Copetown Woods Golf Club gets into the Olympic spirit

Barry Forth, General Manager of Copetown Woods Golf Club in Copetown Ontario was in the Olympic spirit this past week and along with Canadian golf journalists helped celebrate the Olympics and our Canadian golf teams by showcasing the Olympic trophy awarded to Toronto’s George S. Lyon in 1904.

The Olympic trophy is in the midst of a historic and timely renaissance. Golf’s return to the Games this summer has ramped up interest in the beautiful sterling silver chalice to an unprecedented, never-before-seen level. For decades it remained cloaked in relative obscurity. No more.

Awarded to Toronto’s George S. Lyon in 1904, the Olympic trophy has never shined quite as brilliantly as it has of late. On permanent display at the Canadian Golf Hall of Fame & Museum on the grounds of Glen Abbey in Oakville, Ont., this uptick in attention has put it into the conversation among the game’s grandest trophies.

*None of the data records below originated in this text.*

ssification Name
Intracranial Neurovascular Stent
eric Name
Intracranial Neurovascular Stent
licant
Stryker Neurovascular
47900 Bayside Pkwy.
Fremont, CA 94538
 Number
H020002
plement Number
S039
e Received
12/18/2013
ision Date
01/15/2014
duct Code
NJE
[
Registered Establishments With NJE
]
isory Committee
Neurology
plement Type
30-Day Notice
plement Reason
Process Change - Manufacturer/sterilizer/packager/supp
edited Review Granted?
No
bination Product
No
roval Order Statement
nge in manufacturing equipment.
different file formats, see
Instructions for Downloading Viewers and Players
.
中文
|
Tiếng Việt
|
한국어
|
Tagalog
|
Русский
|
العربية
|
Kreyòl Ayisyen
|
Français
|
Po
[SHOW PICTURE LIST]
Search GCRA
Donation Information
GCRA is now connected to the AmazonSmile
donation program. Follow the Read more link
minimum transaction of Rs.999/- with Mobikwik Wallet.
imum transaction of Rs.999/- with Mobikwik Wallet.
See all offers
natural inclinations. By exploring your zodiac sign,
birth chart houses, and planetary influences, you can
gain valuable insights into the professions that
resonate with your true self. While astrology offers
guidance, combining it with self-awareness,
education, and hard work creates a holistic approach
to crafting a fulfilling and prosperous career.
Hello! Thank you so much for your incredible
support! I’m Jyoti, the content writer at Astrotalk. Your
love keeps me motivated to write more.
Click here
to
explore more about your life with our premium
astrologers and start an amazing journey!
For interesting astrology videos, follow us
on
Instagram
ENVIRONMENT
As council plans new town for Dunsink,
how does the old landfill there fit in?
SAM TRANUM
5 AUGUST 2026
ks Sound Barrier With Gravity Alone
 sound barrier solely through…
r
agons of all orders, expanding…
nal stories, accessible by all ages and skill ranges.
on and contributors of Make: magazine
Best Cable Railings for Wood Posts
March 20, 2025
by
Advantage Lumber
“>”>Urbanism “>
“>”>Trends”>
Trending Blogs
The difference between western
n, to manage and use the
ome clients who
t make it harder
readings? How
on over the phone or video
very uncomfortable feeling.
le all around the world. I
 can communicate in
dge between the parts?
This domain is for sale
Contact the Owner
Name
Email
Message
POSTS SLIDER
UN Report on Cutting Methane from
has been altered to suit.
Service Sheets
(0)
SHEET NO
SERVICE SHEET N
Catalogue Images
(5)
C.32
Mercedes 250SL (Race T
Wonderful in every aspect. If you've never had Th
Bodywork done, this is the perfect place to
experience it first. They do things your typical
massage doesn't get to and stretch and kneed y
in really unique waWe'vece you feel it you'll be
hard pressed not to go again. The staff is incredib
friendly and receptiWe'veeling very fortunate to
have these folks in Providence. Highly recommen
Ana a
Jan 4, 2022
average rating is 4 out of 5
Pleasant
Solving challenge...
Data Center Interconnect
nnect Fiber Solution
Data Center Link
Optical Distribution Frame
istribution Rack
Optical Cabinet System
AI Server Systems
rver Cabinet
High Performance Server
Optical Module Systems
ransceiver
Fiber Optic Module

“During many Canadian Opens that I played at Glen Abbey, I had a chance to see the Olympic individual trophy George Lyon won several times,” said two-time Masters champion and noted golf historian, Ben Crenshaw. “Mr. Lyon was one of the great amateur golfers in Canadian history. I’ve also read he was a very fine player, with his crowning achievement being his Olympic win in that playoff with Chandler Egan in St. Louis in 1904. It’s a shame he didn’t get the chance to defend the trophy with golf cancelled out of the Olympics in 1908.”

Made of 26-point sterling silver, the trophy — along with all trophies and medals awarded for golf at the 1904 Games in St. Louis — was commissioned by host course Glen Echo Country Club. Local business J. Bolland Jeweller Co. designed and manufactured the trophy, which features the stately Glen Echo clubhouse on one side.

Fred Lyon, George S. Lyon’s son, donated the trophy along with the clubs his father used in the Olympic Games during his time as a Royal Canadian Golf Association (now Golf Canada) governor back in the late 1950s.